Reality comes rushing back as I register the warm weight pressed along my side, the tickle of hair beneath my chin.

Oh, fuck.

In the night, Rowena and I gravitated toward each other like magnets. Now our limbs are tangled, her head on my chest. The barrier between us obliterated. I peek over the edge of the bed and spot the valiant soldiers lying on the floor, decimated.

She stirs and nuzzles deeper into my neck with a contented sigh. Parts of me twitch involuntarily. I should extricate myself, restore a respectful distance before she wakes up. But I’m frozen, hyperaware of every place where our bodies touch, her soft curves molding to my angles. It feels too right.

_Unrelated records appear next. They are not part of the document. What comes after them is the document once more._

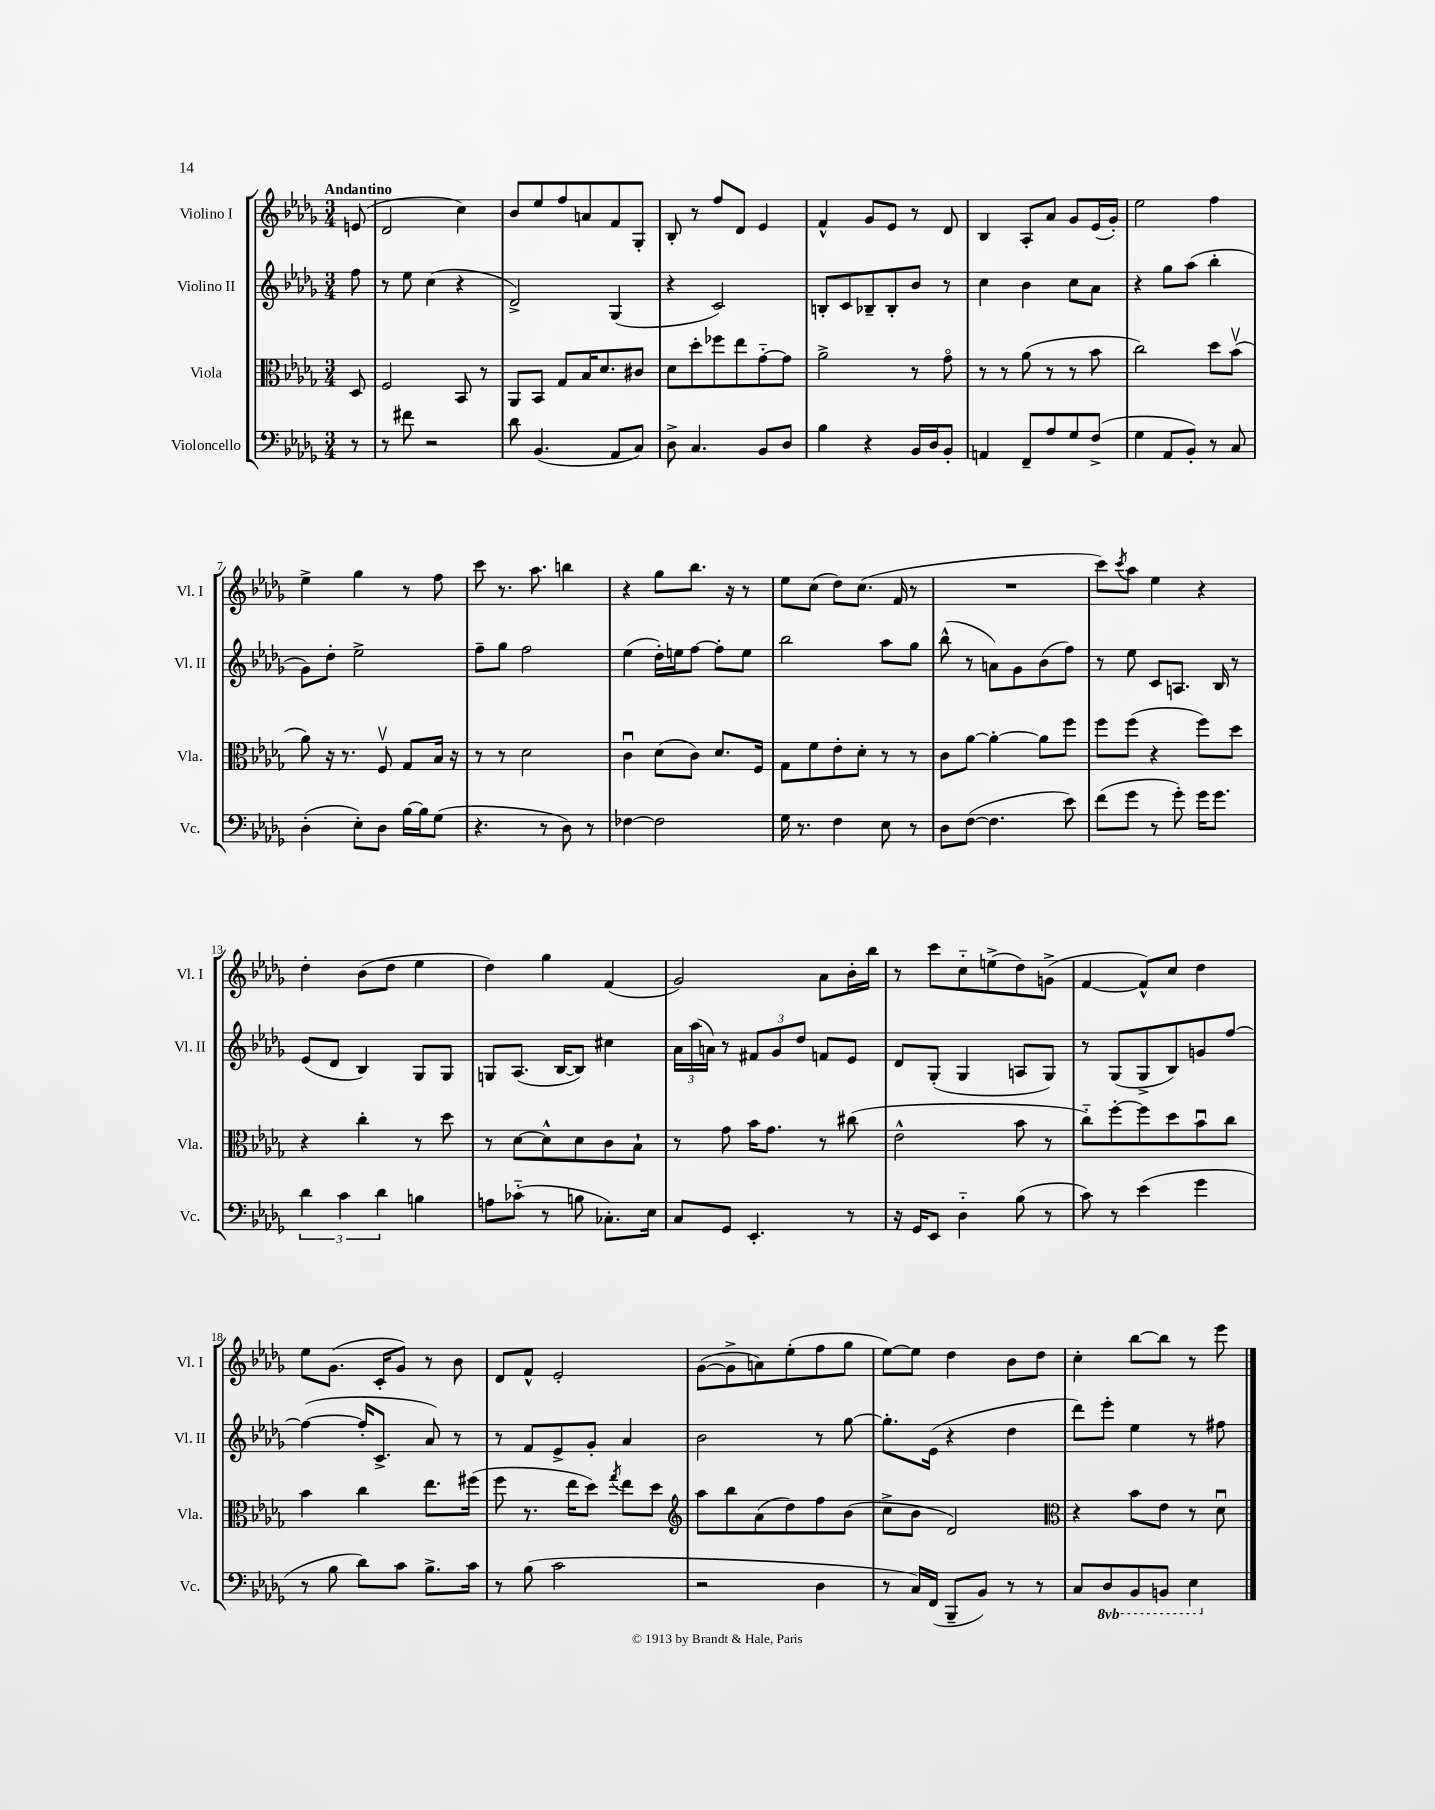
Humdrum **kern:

**kern	**kern	**kern	**kern
*part4	*part3	*part2	*part1
*staff4	*staff3	*staff2	*staff1
*I"Violoncello	*I"Viola	*I"Violino II	*I"Violino I
*I'Vc.	*I'Vla.	*I'Vl. II	*I'Vl. I
*clefF4	*clefC3	*clefG2	*clefG2
*k[b-e-a-d-g-]	*k[b-e-a-d-g-]	*k[b-e-a-d-g-]	*k[b-e-a-d-g-]
*M3/4	*M3/4	*M3/4	*M3/4
=	=	=	=
!	!	!	!LO:TX:a:B:t=Andantino
8r	8D-/	8ff\	(8en/
=1	=1	=1	=1
8r	2F/	8r	2d-/
8f#X\	.	8ee-\	.
2r	.	(4cc\	.
.	8BB-/	4r	4cc\)
.	8r	.	.
=2	=2	=2	=2
8d-\	8AA-/L	2d-^/)	8b-/L
(4.BB-/	8BB-/J	.	8ee-/
.	8G-/L	.	8ff/
.	16B-/K	.	8an/
.	8.d-/	.	.
8AA-/L	.	(4G-/	8f/
8C/J)	8c#X/J	.	8G-'/J
=3	=3	=3	=3
8D-^\	8d-\L	4r	8B-'/
4.C/	8dd-'\	.	8r
.	8ff-X\	2c/)	8ff/L
.	8ee-\	.	8d-/J
8BB-/L	[8g-\	.	4e-/
8D-/J	8g-\J]	.	.
=4	=4	=4	=4
4B-\	2a-^\	8Bn'/L	4f^^/
.	.	8c/	.
4r	.	8B-X~/	8g-/L
.	.	8B-'/	8e-/J
16BB-/LL	8r	8b-/J	8r
16D-/J	.	.	.
8BB-'/J	8g-\	8r	8d-/
=5	=5	=5	=5
4AAn/	8r	4cc\	4B-/
.	8r	.	.
8FF~/L	(8a-\	4b-\	8A-'/L
8A-/	8r	.	8a-/J
8G-/	8r	8cc\L	8g-/L
(8F^/J	8b-\	8a-\J	(16e-/L
.	.	.	16g-'/JJ)
=6	=6	=6	=6
4G-\	2cc\)	4r	2ee-\
8AA-/L	.	8gg-\L	.
8BB-'/J)	.	(8aa-\J	.
8r	8dd-\L	4bb-'\	4ff\
8C/	(8b-v\J	.	.
!!LO:LB:g=z
=7	=7	=7	=7
(4D-'\	8a-\)	8g-\L)	4ee-^\
.	16r	8dd-'\J	.
.	8.r	.	.
8E-'\L)	.	2ee-^\	4gg-\
8D-\J	8Fv/	.	.
[16B-\LL	8G-/L	.	8r
16B-\J]	.	.	.
(8G-\J	16B-/Jk	.	8ff\
.	16r	.	.
=8	=8	=8	=8
4.r	8r	8ff~\L	8ccc\
.	8r	8gg-\J	8.r
.	2d-\	2ff\	.
.	.	.	8.aa-\
8r	.	.	.
8D-\)	.	.	4bbn\
8r	.	.	.
=9	=9	=9	=9
[4F-X\	4cu\	(4ee-\	4r
2F-\]	(8d-\L	16dd-'\LL)	8gg-\L
.	.	16een\J	.
.	8c\J)	[8ff\J	8.bb-\J
.	8.d-/L	8ff'\L]	.
.	.	.	16r
.	.	8ee\J	8r
.	16F/Jk	.	.
=10	=10	=10	=10
16G-\	8G-\L	2bb-\	8ee-\L
8.r	.	.	.
.	8f\	.	(8cc\J
4F\	8e-'\	.	8dd-\L)
.	8d-'\J	.	(8.cc\J
8E-\	8r	8aa-\L	.
.	.	.	16f/
8r	8r	8gg-\J	8r
=11	=11	=11	=11
8D-\L	8c\L	(8bb-^^\	2.r
([8F\J	[8a-\J	8r	.
4.F\]	4a-'\_	8an\L)	.
.	.	8g-\	.
.	8a-\L]	(8b-\	.
8e-\)	8ff\J	8ff\J)	.
=12	=12	=12	=12
(8f\L	8ff\L	8r	8ccc\L)
.	.	.	8qccc/
8g-\J	(8ff\J	8ee-\	8aa-\J
8r	4r	8c/L	4ee-\
8g-'\)	.	8.An/J	.
16g-\KL	8ff\L)	.	4r
8.g-\J	.	16B-/	.
.	8dd-\J	8r	.
!!LO:LB:g=z
=13	=13	=13	=13
6d-\	4r	(8e-/L	4dd-'\
.	.	8d-/J	.
6c\	.	.	.
.	4cc'\	4B-/)	(8b-\L
6d-\	.	.	.
.	.	.	8dd-\J
4Bn\	8r	8G-/L	4ee-\
.	8dd-\	8G-/J	.
=14	=14	=14	=14
8An\L	8r	8Gn/L	4dd-\)
(8c-X\J	[8d-\L	(8.A-/J	.
8r	8d-^^\]	.	4gg-\
.	.	[16B-/KL	.
8Bn\	8d-\	8B-/J])	.
8.C-X'\L)	8c\	4cc#X\	(4f/
.	8B-`\J	.	.
16E-\Jk	.	.	.
=15	=15	=15	=15
8C/L	8r	24a-\LL	2g-/)
.	.	(24aa-\	.
.	.	24an\JJ)	.
8GG-/J	8g-\	8r	.
4.EE-'/	16b-\KL	12f#X/L	.
.	8.g-\J	.	.
.	.	12g-/	.
.	.	12dd-/J	.
.	8r	8fn/L	8a-\L
8r	(8cc#X\	8e-/J	16b-'\L
.	.	.	16bb-\JJ
=16	=16	=16	=16
16r	2e-^^\	8d-/L	8r
16GG-/KL	.	.	.
8EE-/J	.	(8G-'/J	8ccc\L
4D-\	.	4G-/	8cc\
.	.	.	(8een^\
(8B-\	8b-\	8An/L	8dd-\)
8r	8r	8G-/J)	(8gn^\J
=17	=17	=17	=17
8c\)	8cc\L)	8r	[4f/
8r	[8ff'\	(8G-/L	.
(4e-\	8ff\]	8G-^/	8f^^/L])
.	8dd-\	8B-/)	8cc/J
4g-\	8b-u\	8gn/	4dd-\
.	8cc\J	[8ff/J	.
!!LO:LB:g=z
=18	=18	=18	=18
8r	4b-\	(4ff\_	8ee-\L
8B-\	.	.	(8.g-\J
8d-\L)	4cc\	16ff'/KL]	.
.	.	8.c^/J	16c'/KL
8c\J	.	.	8g-/J)
8.B-^\L	8.ee-\L	8a-/)	8r
.	.	8r	8b-\
16c\Jk	(16ff#X\Jk	.	.
=19	=19	=19	=19
8r	8ff\	8r	8d-/L
(8B-\	8.r	8f/L	8f^^/J
2c\	.	8e-^/	2e-'/
.	16ee-\KL	.	.
.	8dd-\J)	8g-'/J	.
.	8qgg-/	.	.
.	8ee-\L	4a-/	.
.	8dd-\J	.	.
=20	=20	=20	=20
*	*clefG2	*	*
2r	8aa-\L	2b-\	([8g-\L
.	8bb-\	.	8g-^\]
.	(8a-\	.	8an\)
.	8dd-\)	.	(8ee-'\
4D-\	8ff\	8r	8ff\
.	(8b-\J	[8gg-\	8gg-\J
=21	=21	=21	=21
8r	8cc^\L	8.gg-'\L]	[8ee-\L)
16C/LL)	8b-\J	.	8ee-\J]
(16FF/JJ	.	(16e-\Jk	.
8BBB-~/L	2d-/)	4r	4dd-\
8BB-/J)	.	.	.
8r	.	4dd-\	8b-\L
8r	.	.	8dd-\J
=22	=22	=22	=22
*	*clefC3	*	*
8C/L	4r	8ddd-\L)	4cc'\
*8ba	*	*	*
8DD-/	.	8eee-'\J	.
8BBB-/	8b-\L	4ee-\	[8bb-\L
8BBBn/J	8e-\J	.	8bb-\J]
4EE-\	8r	8r	8r
.	8d-u\	8ff#X\	8eee-\
*X8ba	*	*	*
==	==	==	==
*-	*-	*-	*-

Rowena’s lashes twitch and I panic. Carefully, I ease out from under her, sliding my arm from the sweet dip of her waist. She makes a disgruntled noise and burrows into the space I vacated, seeking my warmth. I watch, enchanted and aching, as she settles back into sleep.

Scrubbing a hand over my face, I pad to the bathroom.

Remember the rules. You don’t need complications.

I splash cold water on my cheeks and behind my neck.

When I re-emerge, Rowena is awake, adorably rumpled with pillow creases on her cheek. Our eyes meet and lock with awareness.

“Sleep well?” I strive for nonchalance.

A pretty flush stains her skin. “Like a baby. You?”

“Same.” I glance down, pretending to check my watch. “I’m heading down to breakfast. Take your time getting ready.”

Escape. I need to clear my head before I do something foolish, like crush her to that mattress and—nope, not going there. Because fuck, do I want to. Falling into bed with Rowena would be easier than breathing. But I’m not even sure it’d be just mere physical attraction, and that’s dangerous.

No, best to ignore the part of me that whispers it’s already too late. I’m not relationship material. Rowena deserves better than the few spare hours my job allows for my personal life. And she’s vulnerable now, jobless, pregnant, completely dependent on me… I can’t.

I head downstairs to join the others, determined to keep my distance. But I can still feel the phantom warmth of her touch like a brand on my skin.